- GOAL OF THE EXERCISE
Copy word for word the lines of the data entries, starting at the very first one and ending at the line that contains "развитию и содержанию сайта.", including both ends. Leave the pictures out of your answer.

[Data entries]
********
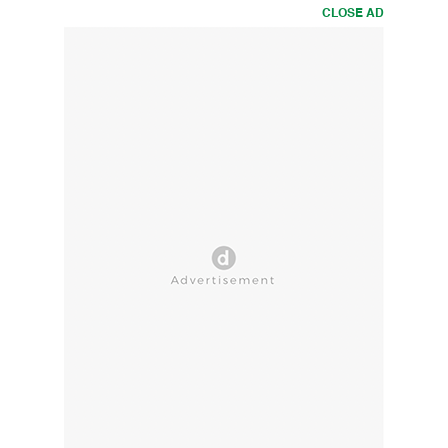
CLOSE AD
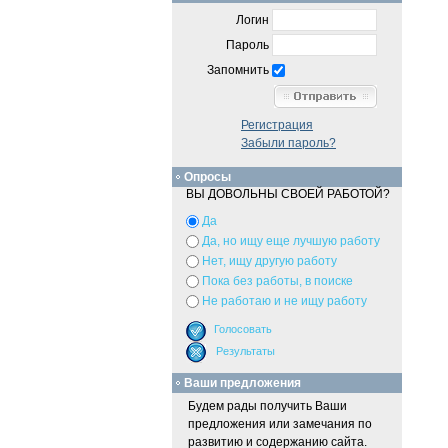
Логин
Пароль
Запомнить
Регистрация
Забыли пароль?
Опросы
ВЫ ДОВОЛЬНЫ СВОЕЙ РАБОТОЙ?
Да
Да, но ищу еще лучшую работу
Нет, ищу другую работу
Пока без работы, в поиске
Не работаю и не ищу работу
Ваши предложения
Будем рады получить Ваши
предложения или замечания по
развитию и содержанию сайта.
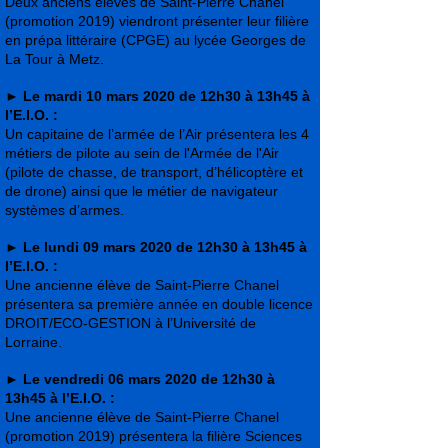
Deux anciens élèves de Saint-Pierre Chanel
(promotion 2019) viendront présenter leur filière
en prépa littéraire (CPGE) au lycée Georges de
La Tour à Metz.
►
Le mardi 10 mars 2020 de 12h30 à 13h45 à
l’E.I.O. :
Un capitaine de l’armée de l’Air présentera les 4
métiers de pilote au sein de l'Armée de l'Air
(pilote de chasse, de transport, d’hélicoptère et
de drone) ainsi que le métier de navigateur
systèmes d’armes.
►
Le lundi 09 mars 2020 de 12h30 à 13h45 à
l’E.I.O. :
Une ancienne élève de Saint-Pierre Chanel
présentera sa première année en double licence
DROIT/ECO-GESTION à l’Université de
Lorraine.
►
Le vendredi 06 mars 2020 de 12h30 à
13h45 à l’E.I.O. :
Une ancienne élève de Saint-Pierre Chanel
(promotion 2019) présentera la filière Sciences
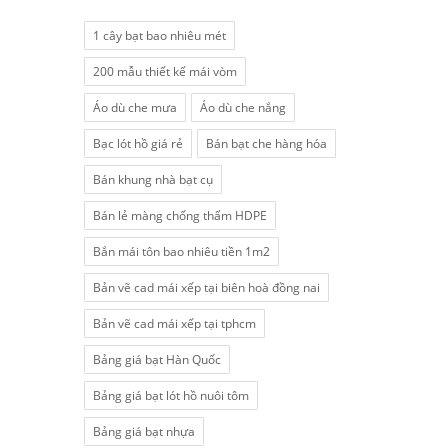
1 cây bạt bao nhiêu mét
200 mẫu thiết kế mái vòm
Áo dù che mưa
Áo dù che nắng
Bạc lót hồ giá rẻ
Bán bạt che hàng hóa
Bán khung nhà bạt cụ
Bán lẻ màng chống thấm HDPE
Bắn mái tôn bao nhiêu tiền 1m2
Bản vẽ cad mái xếp tại biên hoà đồng nai
Bản vẽ cad mái xếp tại tphcm
Bảng giá bạt Hàn Quốc
Bảng giá bạt lót hồ nuôi tôm
Bảng giá bạt nhựa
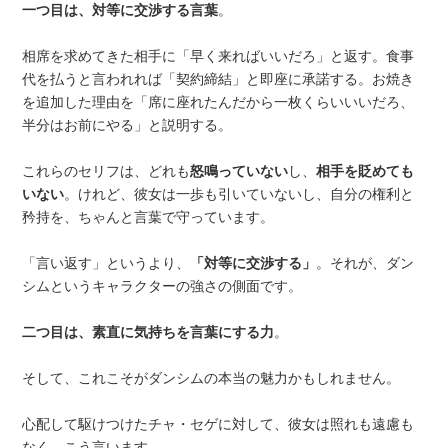
一つ目は、対等に交渉する言葉
。
相席を求めてきた相手に「早く来ればいいだろ」と返す。食事
代を払うと言われれば「契約締結」と即座に承諾する。お焼き
を追加した理由を「席に座れたんだから一枚くらいいいだろ、
半分はお前にやる」と説明する。
これらのセリフは、どれも
怒鳴っていない
し、
相手を貶めても
いない
。けれど、彼女は一歩も引いていないし、自分の権利と
矜持を、ちゃんと言葉で守っています。
「言い返す」というより、
「対等に交渉する」
。それが、ダン
シムというキャラクターの強さの側面です。
二つ目は、素直に気持ちを言葉にする力
。
そして、これこそがダンシムの本当の魅力かもしれません。
心配して駆けつけたチャ・セゲに対して、彼女は照れも遠慮も
なく、こう言います。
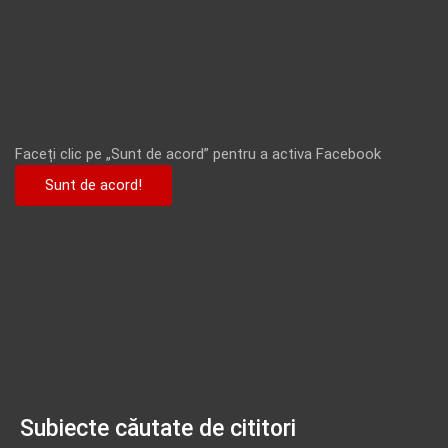
Faceți clic pe „Sunt de acord” pentru a activa Facebook
Sunt de acord!
Subiecte căutate de cititori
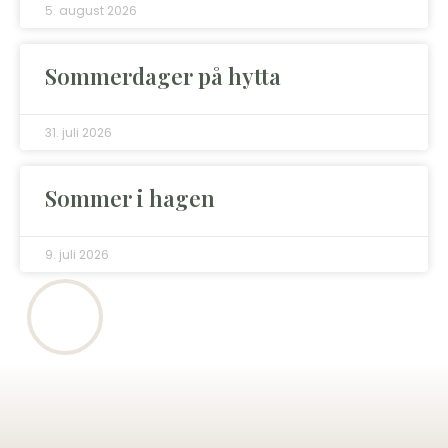
5. august 2026
Sommerdager på hytta
31. juli 2026
Sommer i hagen
9. juli 2026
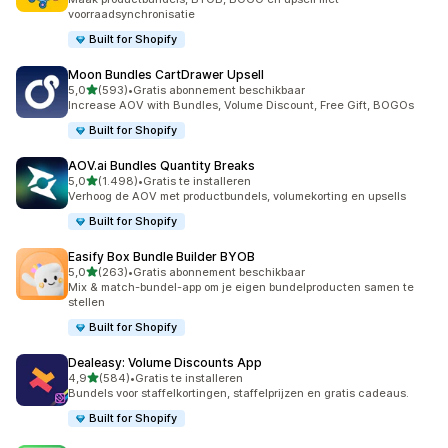
voorraadsynchronisatie
Built for Shopify
Moon Bundles CartDrawer Upsell
van 5 sterren
5,0
(593)
•
Gratis abonnement beschikbaar
593 recensies in totaal
Increase AOV with Bundles, Volume Discount, Free Gift, BOGOs
Built for Shopify
AOV.ai Bundles Quantity Breaks
van 5 sterren
5,0
(1.498)
•
Gratis te installeren
1498 recensies in totaal
Verhoog de AOV met productbundels, volumekorting en upsells
Built for Shopify
Easify Box Bundle Builder BYOB
van 5 sterren
5,0
(263)
•
Gratis abonnement beschikbaar
263 recensies in totaal
Mix & match-bundel-app om je eigen bundelproducten samen te
stellen
Built for Shopify
Dealeasy: Volume Discounts App
van 5 sterren
4,9
(584)
•
Gratis te installeren
584 recensies in totaal
Bundels voor staffelkortingen, staffelprijzen en gratis cadeaus.
Built for Shopify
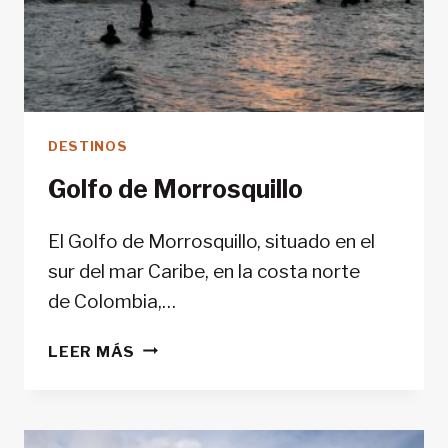
DESTINOS
Golfo de Morrosquillo
El Golfo de Morrosquillo, situado en el
sur del mar Caribe, en la costa norte
de Colombia,…
GOLFO
LEER MÁS
DE
MORROSQUILLO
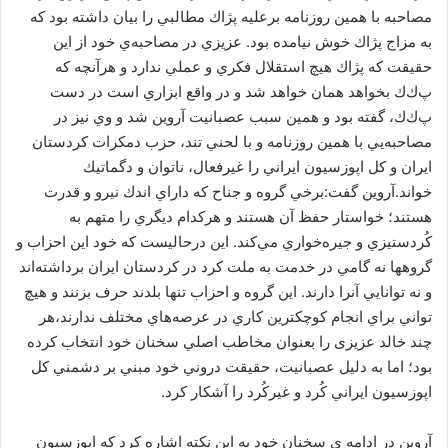
ی
مصاحبه با همين روزنامه برعليه پژاك مطالبي را بيان داشته بود كه
م
به مزاج پژاك خوش نيامده بود. عزيزي در مصاحبه‌ي خود از اين
ی
حقيقت كه پژاك هيچ استقلال فكري و عملي ندارد و هرآنچه كه
ل
پ‌ك‌ك بخواهد همان خواهد شد و در واقع ابزاري است در دست
پ‌ك‌ك، گفته بود و همين سبب عصبانيت آروين شد و وي نيز در
مصاحبه‌يي با همين روزنامه و با لحني تند، حزب دمكرات كردستان
ايران و كل اپوزسيون ايراني را غيرفعال، ناتوان و دگماتيك
خواند.آروین گفت:برخي گروه و جناح كه داراي اندك نيرو و قدرت
هستند؛ خواستار حفظ آن هستند و هركدام ديگري را متهم به
كُردستيزي و جيره‌خواري مي‌كند. اين درحاليست كه خود اين احزاب و
گروهها نه گامي در خدمت به ملت كرد در كردستان ايران برداشته‌اند
و نه توانايي آنرا دارند. اين گروه و احزاب تنها بلدند حرف بزنند و هيچ
تواني براي انجام كوچكترين كاري در عرصه‌هاي مختلف ندارند،هر
چند خالد عزیزی را بعنوان مخاطب اصلي سخنان خود انتخاب كرده
بود؛ اما به دليل عصبانيت، حقيقت دروني خود مبني بر دشمني كل
اپوزسيون ايراني كُرد و غيركُرد را آشكار کرد.
آروین در ادامه ی سخنان خود به این نکته اشاره کرد که اپوزسیون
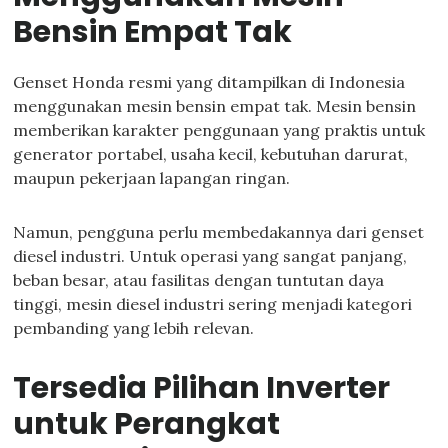
Bensin Empat Tak
Genset Honda resmi yang ditampilkan di Indonesia
menggunakan mesin bensin empat tak. Mesin bensin
memberikan karakter penggunaan yang praktis untuk
generator portabel, usaha kecil, kebutuhan darurat,
maupun pekerjaan lapangan ringan.
Namun, pengguna perlu membedakannya dari genset
diesel industri. Untuk operasi yang sangat panjang,
beban besar, atau fasilitas dengan tuntutan daya
tinggi, mesin diesel industri sering menjadi kategori
pembanding yang lebih relevan.
Tersedia Pilihan Inverter
untuk Perangkat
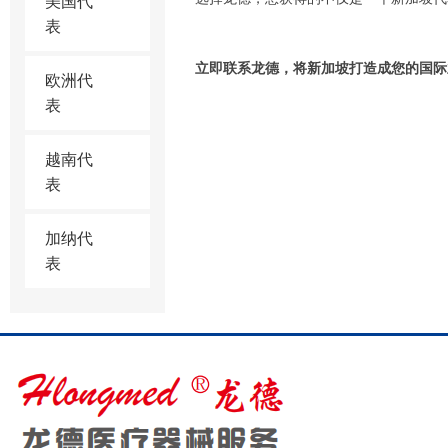
美国代
表
立即联系龙德，将新加坡打造成您的国际
欧洲代
表
越南代
表
加纳代
表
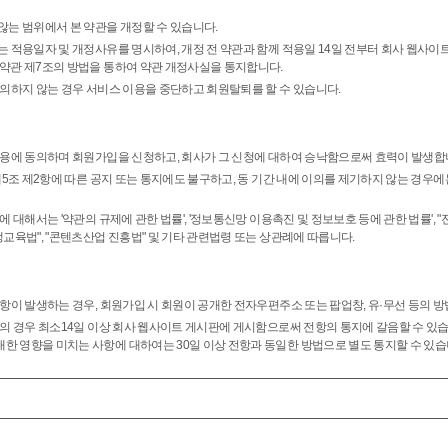
않는 범위에서 본 약관을 개정할 수 있습니다.
는 적용일자 및 개정사유를 명시하여, 개정 전 약관과 함께 적용일 14일 전부터 회사 웹사이
 약관 제7조의 방법을 통하여 약관 개정사실을 통지합니다.
동의하지 않는 경우 서비스 이용을 중단하고 회원탈퇴를 할 수 있습니다.
내용에 동의하며 회원가입을 신청하고, 회사가 그 신청에 대하여 승낙함으로써 효력이 발생합
제5조 제2항에 따른 공지 또는 통지에도 불구하고, 동 기간 내에 이의를 제기하지 않는 경우
에 대해서는 '약관의 규제에 관한 법률', '정보통신망 이용촉진 및 정보보호 등에 관한 법률',
생교육법", "콘텐츠산업 진흥법" 및 기타 관련법령 또는 상관례에 따릅니다.
항이 발생하는 경우, 회원가입 시 회원이 공개한 전자우편주소 또는 팝업창, 유·무선 등의 방
의 경우 최소14일 이상 회사 웹사이트 게시판에 게시함으로써 전항의 통지에 갈음할 수 있습니
한 영향을 미치는 사항에 대하여는 30일 이상 전항과 동일한 방법으로 별도 통지할 수 있습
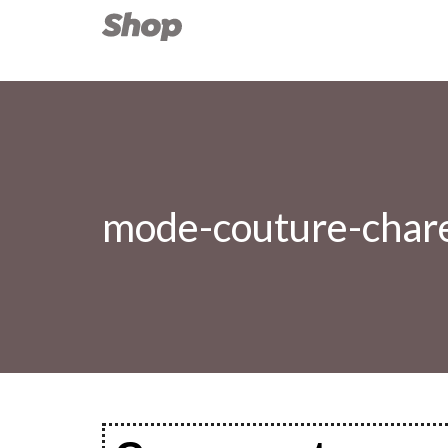
mode-couture-char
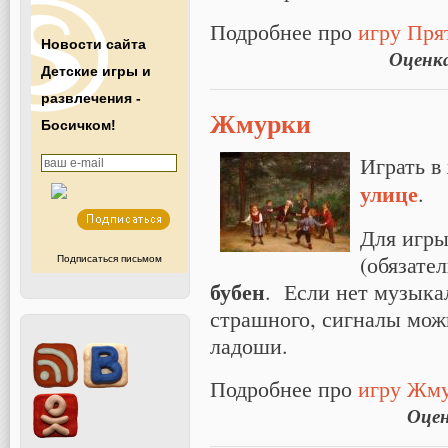
Подробнее про
игру Пря
Новости сайта
Оценк
Детские игры и
развлечения -
Жмурки
Босичком!
Играть в
улице
.
Для игр
(обязате
Подписаться письмом
бубен
. Если нет музыка
страшного, сигналы можн
ладоши.
Подробнее про
игру Жм
Оце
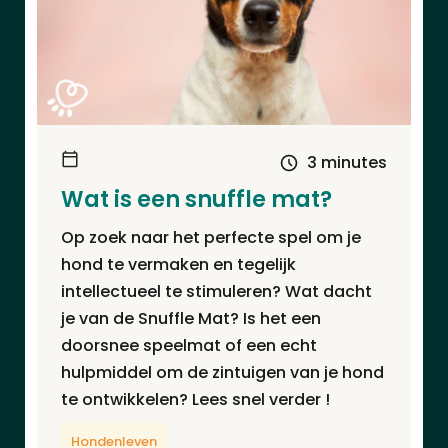
3 minutes
Wat is een snuffle mat?
Op zoek naar het perfecte spel om je
hond te vermaken en tegelijk
intellectueel te stimuleren? Wat dacht
je van de Snuffle Mat? Is het een
doorsnee speelmat of een echt
hulpmiddel om de zintuigen van je hond
te ontwikkelen? Lees snel verder !
Hondenleven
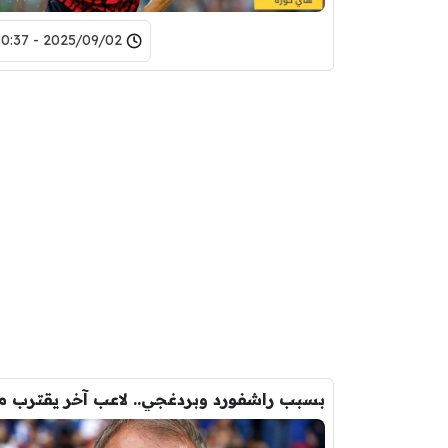
2025/09/02 - 00:37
********
- EXERCISE RESPONSE
CLOSE AD
Логин
Пароль
Запомнить
Регистрация
Забыли пароль?
Опросы
ВЫ ДОВОЛЬНЫ СВОЕЙ РАБОТОЙ?
Да
Да, но ищу еще лучшую работу
Нет, ищу другую работу
Пока без работы, в поиске
Не работаю и не ищу работу
Ваши предложения
Будем рады получить Ваши
предложения или замечания по
развитию и содержанию сайта.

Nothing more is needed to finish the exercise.